As a sand specialist, Adrien has conquered the famous Enduropale du Touquet beach race three times, the ‘Petit Prince du sable’ making the change from beach racing to rallies in 2015 with Yamaha.  The Northern Frenchman was destined for a career on two wheels as he got the bug at the age of three, his Christmas present being a 50cc bike and in what seems to have come full circle, he was just eight years of age when he got his hands on his first Honda, an 80cc Honda 2000.

“I think I got the bike when I was seven, but I didn’t start to ride it until my eighth birthday.  It was a big bike and I remember my dad holding it for me to get on, it felt like it had so much power, it was like a beast.  I’m still looking for it as I would like to have it in my collection now.”

Fast forward to 2022 and the 33 year old signed with the factory Honda squad to contest the remaining rallies on the World Rally-Raid Championship calendar after Yamaha pulled out after the Dakar that year.

“To sign with Honda that year for me was kind of a big challenge, but there was also a big question mark too. Would I be that comfortable with them? How was it going to be in that team?  I’d been with Yamaha for 14 years and I was leaving a group of friends, so I didn’t know how it was going to be.  I got really surprised how fast and how quick I was accepted in the Honda team, it's like a family and I completely felt welcome.”

Success at the Andalucia round, in only his second rally for the team, also saw him finish third In the World Rally-Raid Championship standings in 2022, despite missing the Abu Dhabi Desert Challenge.

“We did the first race in Morocco in 2022 and I was feeling good on the bike, but still needed to get used to it. Only 10 days later was Andalucia and I knew I was good on this kind of terrain, so I decided to go for it.  I felt amazing on the bike, although I won't say it was easy because victory never is, but everything went well at this rally and I could take the win. It was my first in the World Championship at the same time and it really made me feel proud, all the work I had put in had paid off.”

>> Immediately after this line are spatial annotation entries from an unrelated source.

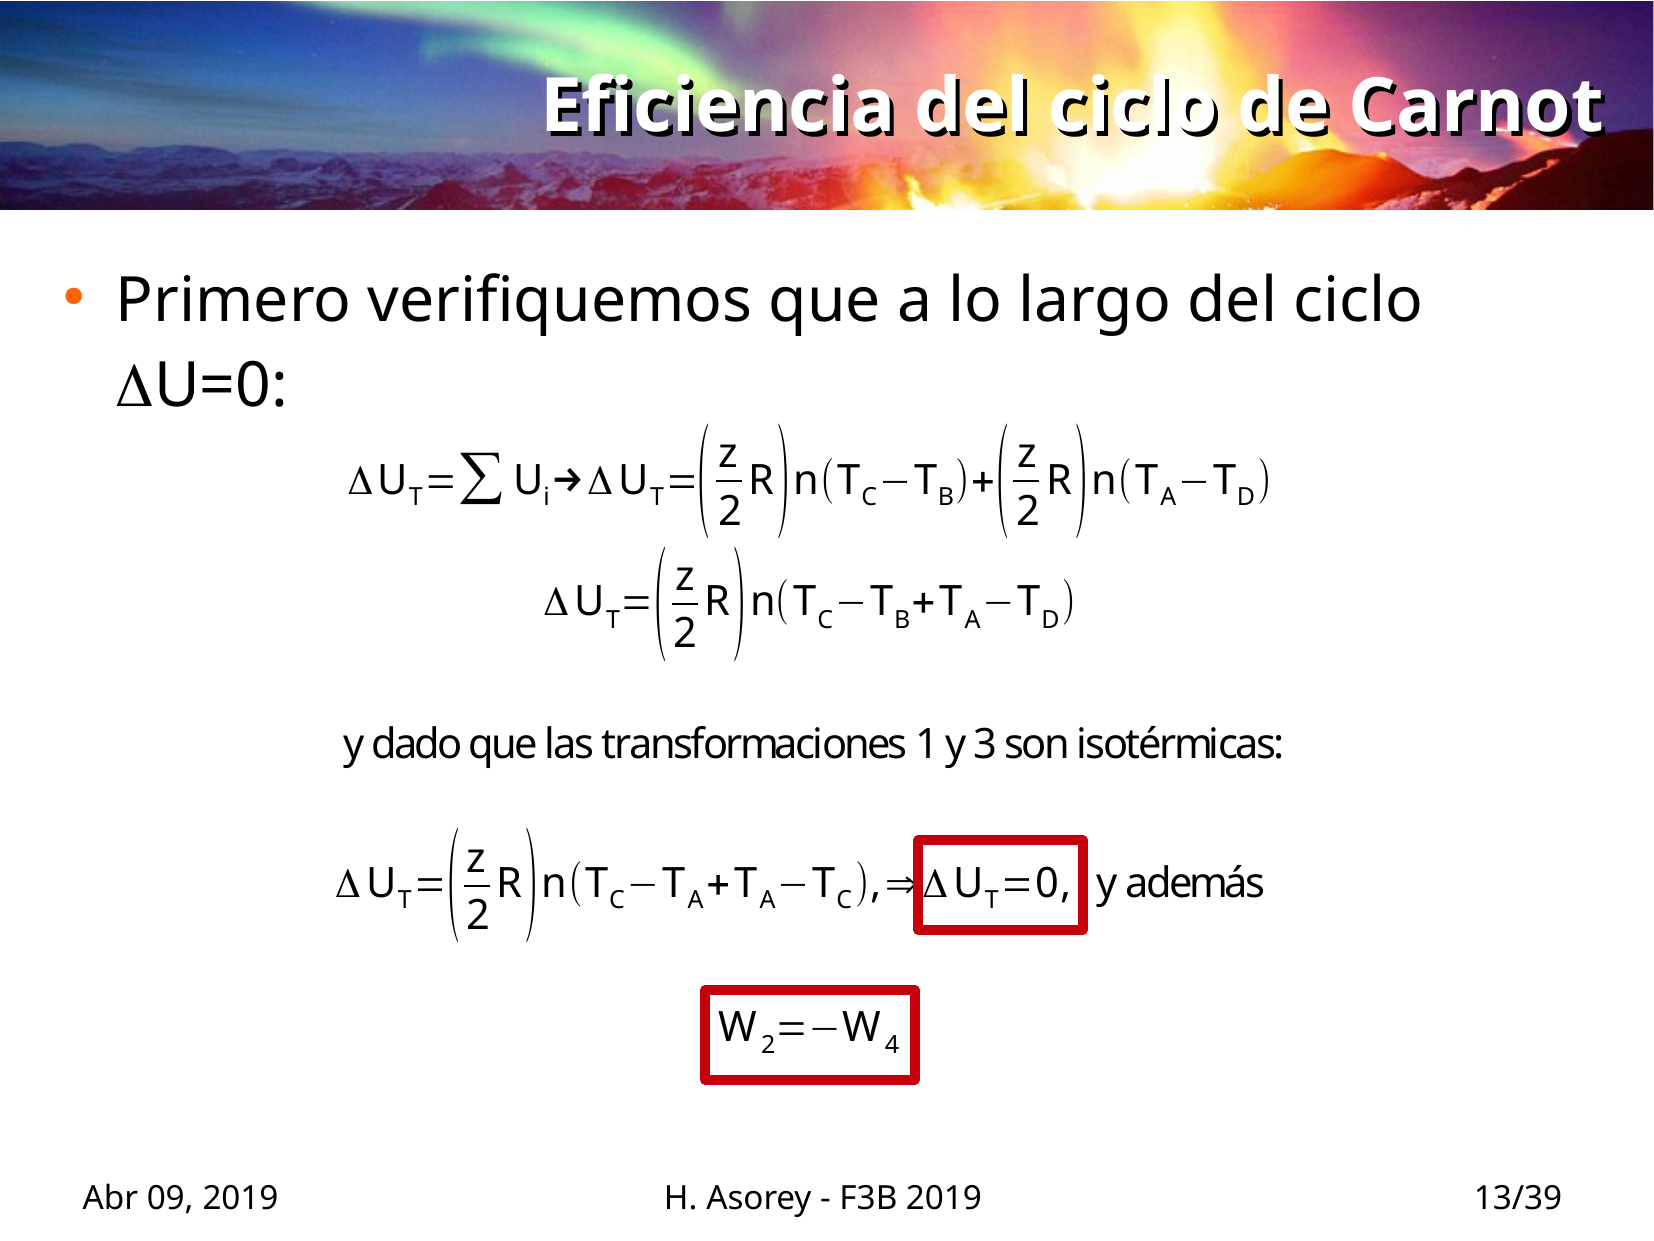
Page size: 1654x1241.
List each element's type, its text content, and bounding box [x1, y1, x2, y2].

picture [0, 1, 1654, 210]
chart [327, 421, 1290, 1060]
chart [710, 995, 910, 1060]
title Eficiencia del ciclo de Carnot [45, 15, 1606, 191]
list Primero verifiquemos que a lo largo del ciclo DU=0: [45, 255, 1606, 1156]
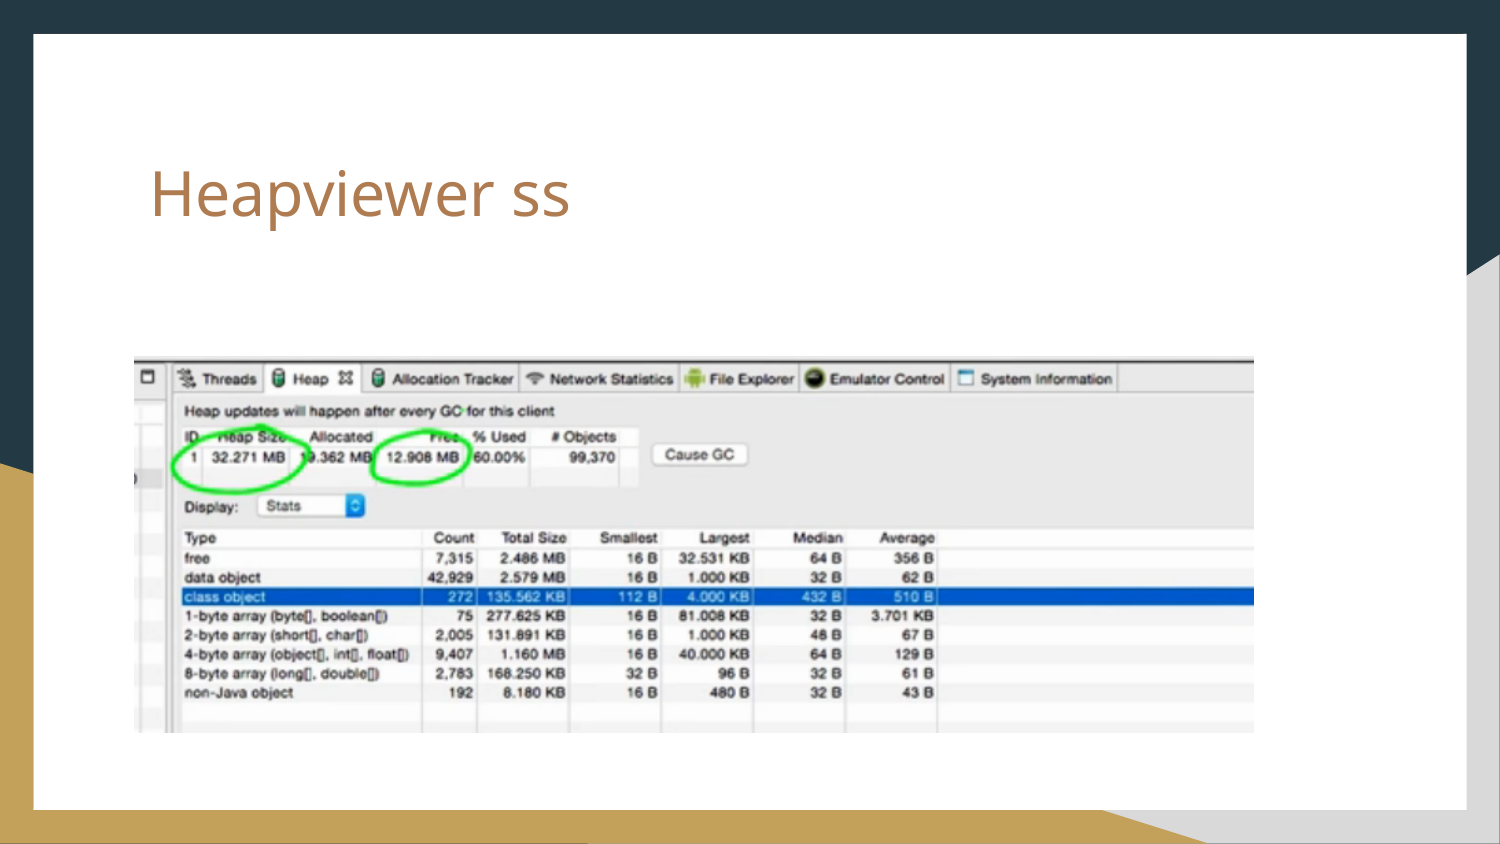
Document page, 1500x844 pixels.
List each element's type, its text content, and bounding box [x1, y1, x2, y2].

picture [134, 356, 1254, 733]
title Heapviewer ss [134, 138, 1366, 296]
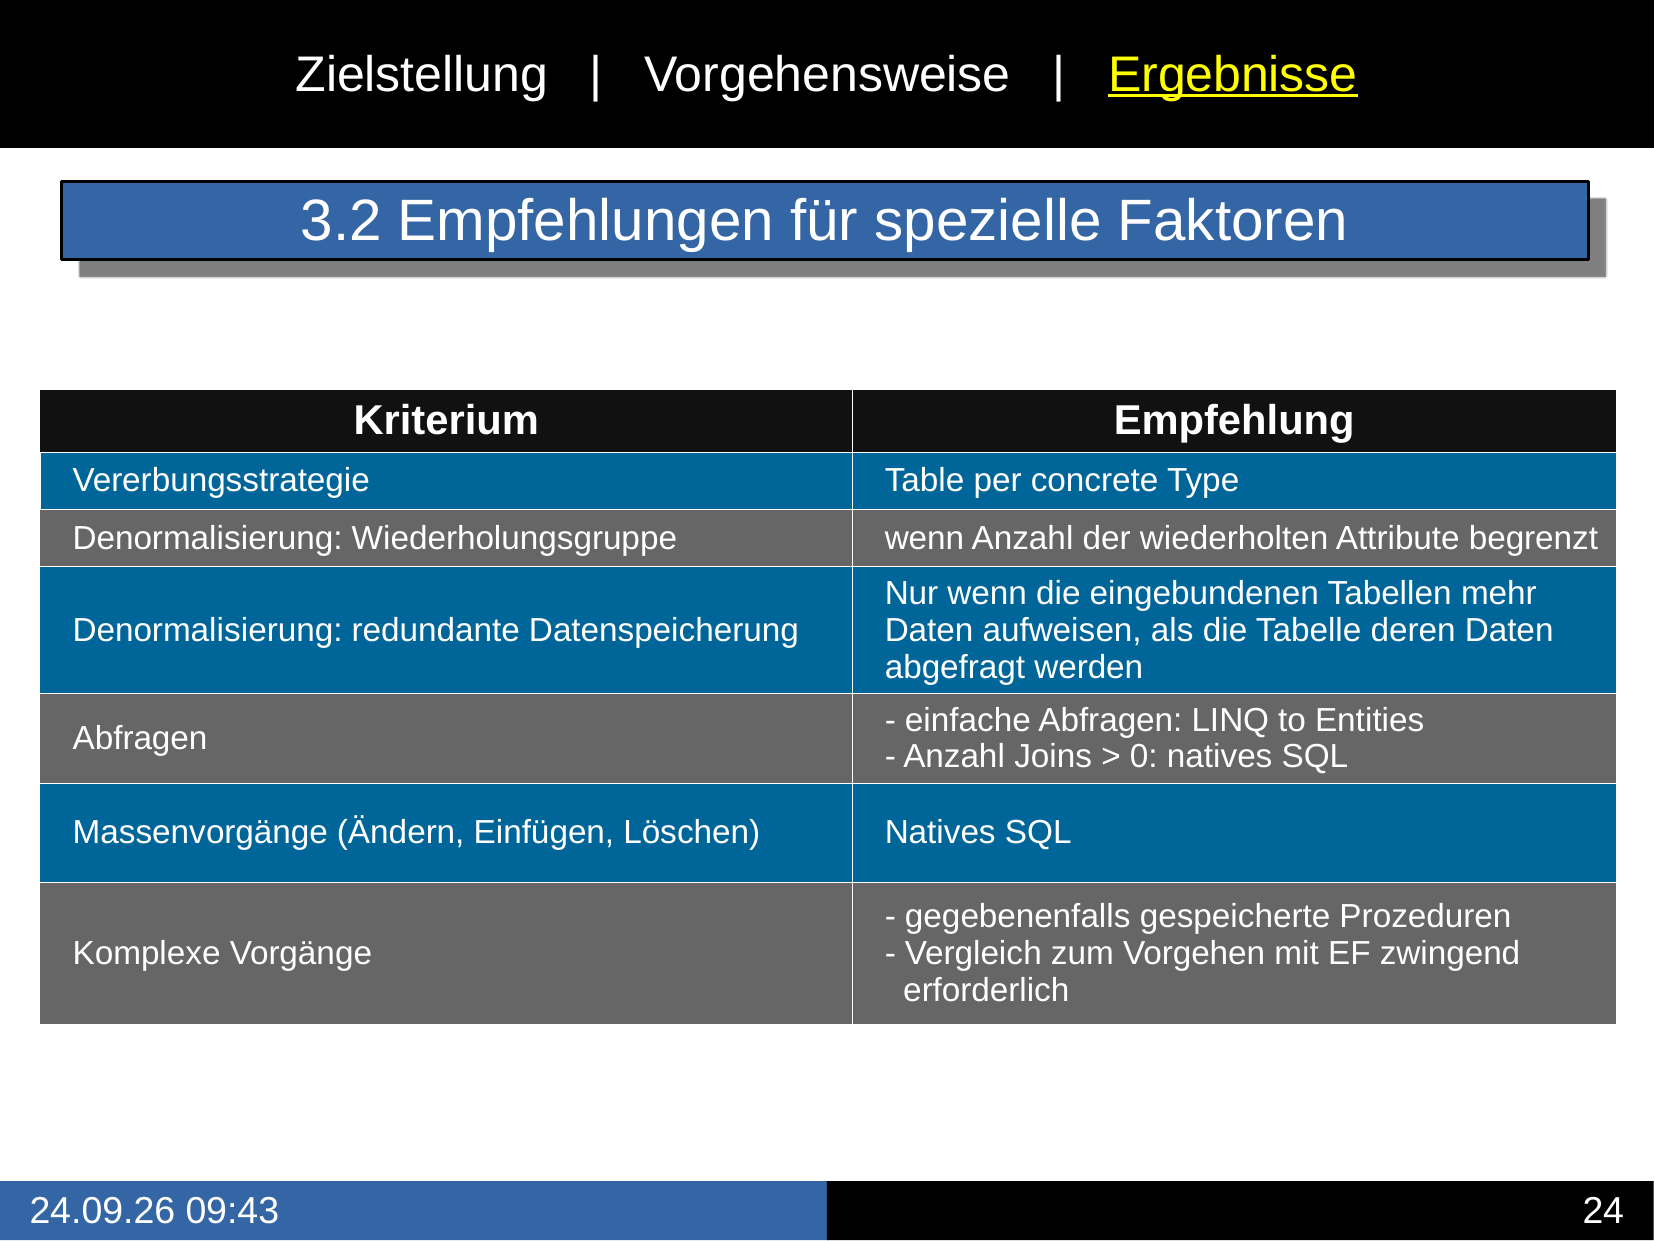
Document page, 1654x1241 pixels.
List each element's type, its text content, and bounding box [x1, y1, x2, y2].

table_cell Nur wenn die eingebundenen Tabellen mehr Daten aufweisen, als die Tabelle deren Daten abgefragt werden [853, 567, 1616, 693]
table_cell wenn Anzahl der wiederholten Attribute begrenzt [853, 510, 1616, 566]
table_header Empfehlung [853, 390, 1616, 452]
table_cell Denormalisierung: Wiederholungsgruppe [40, 510, 852, 566]
table_cell Denormalisierung: redundante Datenspeicherung [40, 567, 852, 693]
table_cell Table per concrete Type [853, 453, 1616, 509]
table_header Kriterium [40, 390, 852, 452]
table_cell Massenvorgänge (Ändern, Einfügen, Löschen) [40, 784, 852, 882]
table_cell Vererbungsstrategie [41, 453, 852, 509]
table_cell - gegebenenfalls gespeicherte Prozeduren - Vergleich zum Vorgehen mit EF zwingend erforderlich [853, 883, 1616, 1024]
table_cell Abfragen [40, 694, 852, 783]
table_cell - einfache Abfragen: LINQ to Entities - Anzahl Joins > 0: natives SQL [853, 694, 1616, 783]
title 3.2 Empfehlungen für spezielle Faktoren [61, 181, 1589, 260]
table_cell Natives SQL [853, 784, 1616, 882]
table_cell Komplexe Vorgänge [40, 883, 852, 1024]
text_box Zielstellung | Vorgehensweise | Ergebnisse [0, 0, 1654, 148]
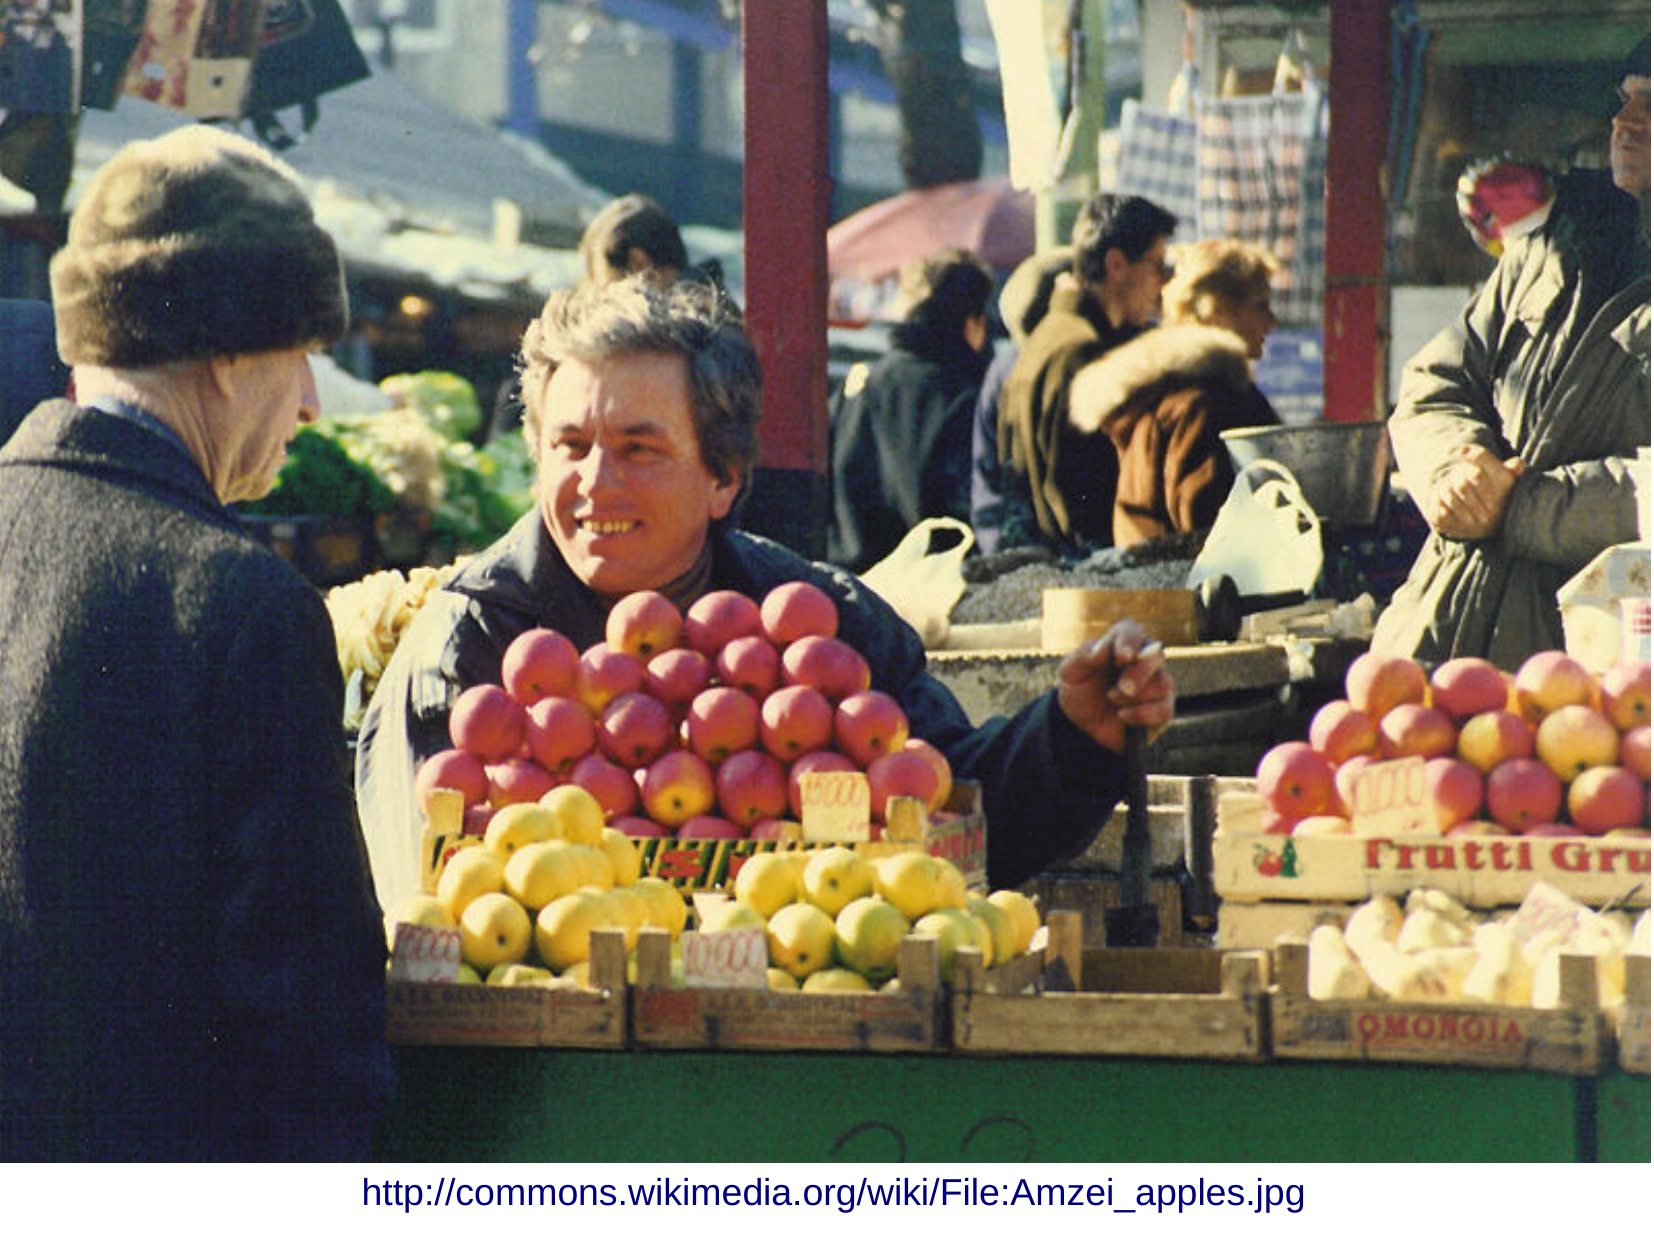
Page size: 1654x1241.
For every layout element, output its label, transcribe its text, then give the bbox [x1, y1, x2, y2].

text_box http://commons.wikimedia.org/wiki/File:Amzei_apples.jpg [346, 1163, 1321, 1221]
picture [0, 0, 1651, 1163]
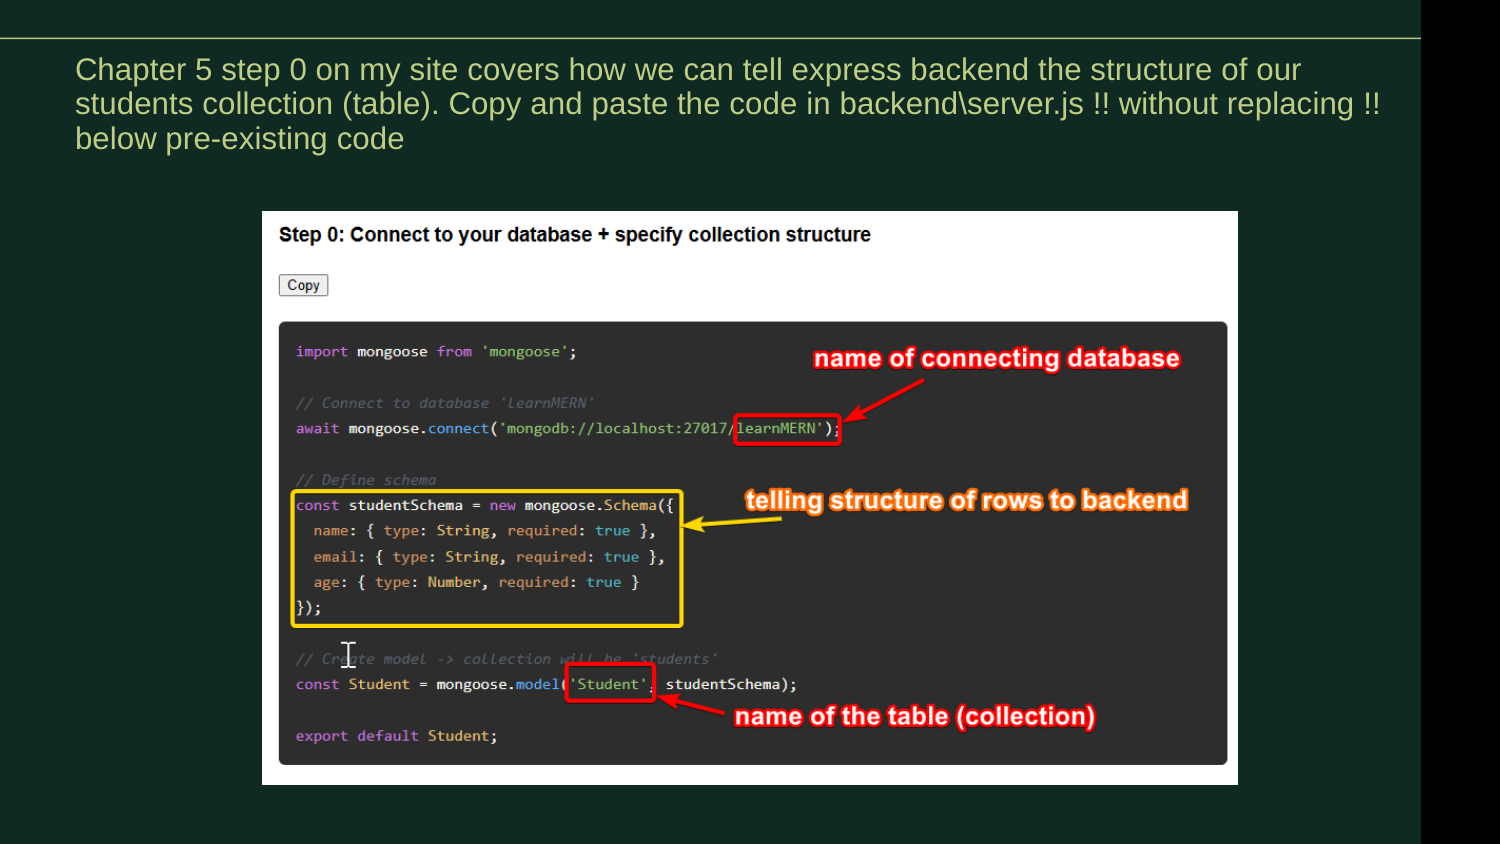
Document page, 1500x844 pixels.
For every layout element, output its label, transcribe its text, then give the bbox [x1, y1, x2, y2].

title Chapter 5 step 0 on my site covers how we can tell express backend the structure of our students collection (table). Copy and paste the code in backend\server.js !! without replacing !! below pre-existing code [75, 33, 1425, 175]
picture [262, 211, 1238, 785]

He followed it up in 2023 with victory in Abu Dhabi, which helped Honda to its second consecutive manufacturers’ title.  An experienced team sees him alongside two-time FIM Cross-Country Rallies World Champion, Pablo Quintanilla, 2020 Dakar Rally winner, Ricky Brabec, the vastly experienced Jose Ignacio Cornejo and two newbies to the team in 2023, Skyler Howes and Tosha Schareina.

“I've been a Honda rider only one and a half years but it feels like I'm part of them which is great because with a rally career you need to make sacrifices, you need to take risks and it's nice to feel all those people supporting you. No one person is more important than the other, everybody is important, we are a team.”

Away from rallies, Adrien lives in the enclave of Andorra, surrounded by the mountains which he tackles, be it on skis or by road bike, joining the resident pro cyclists for a spin, to dipping in lakes or getting out on his trials bike, he never seems to sit still for very long.

“I feel the life here is pure for an athlete, it's something good as I can train in the middle of nature, in the mountains, with some altitude. I can get on my bicycle and be climbing two minutes from my home and I can also drive my car a few hours away and be on my bike in the Spanish desert."

With a packed training schedule, Adrien is a man on a mission and the month of January will be the ultimate adventure to kick off 2024 and one that he is prepared for.

“Dakar is once a year, you have to be ready for this time and that's a challenge which is not always easy.  It's a way of life as I’m preparing for the Dakar all year, I ride in the sand and I travel everywhere in the world to race and ride different kinds of deserts and this is what is beautiful about rallying, you race so many different kinds of terrain; you can meet mud, sand, you can have cold weather, you can have super warm weather, you have to adapt yourself every minute which is a challenge.”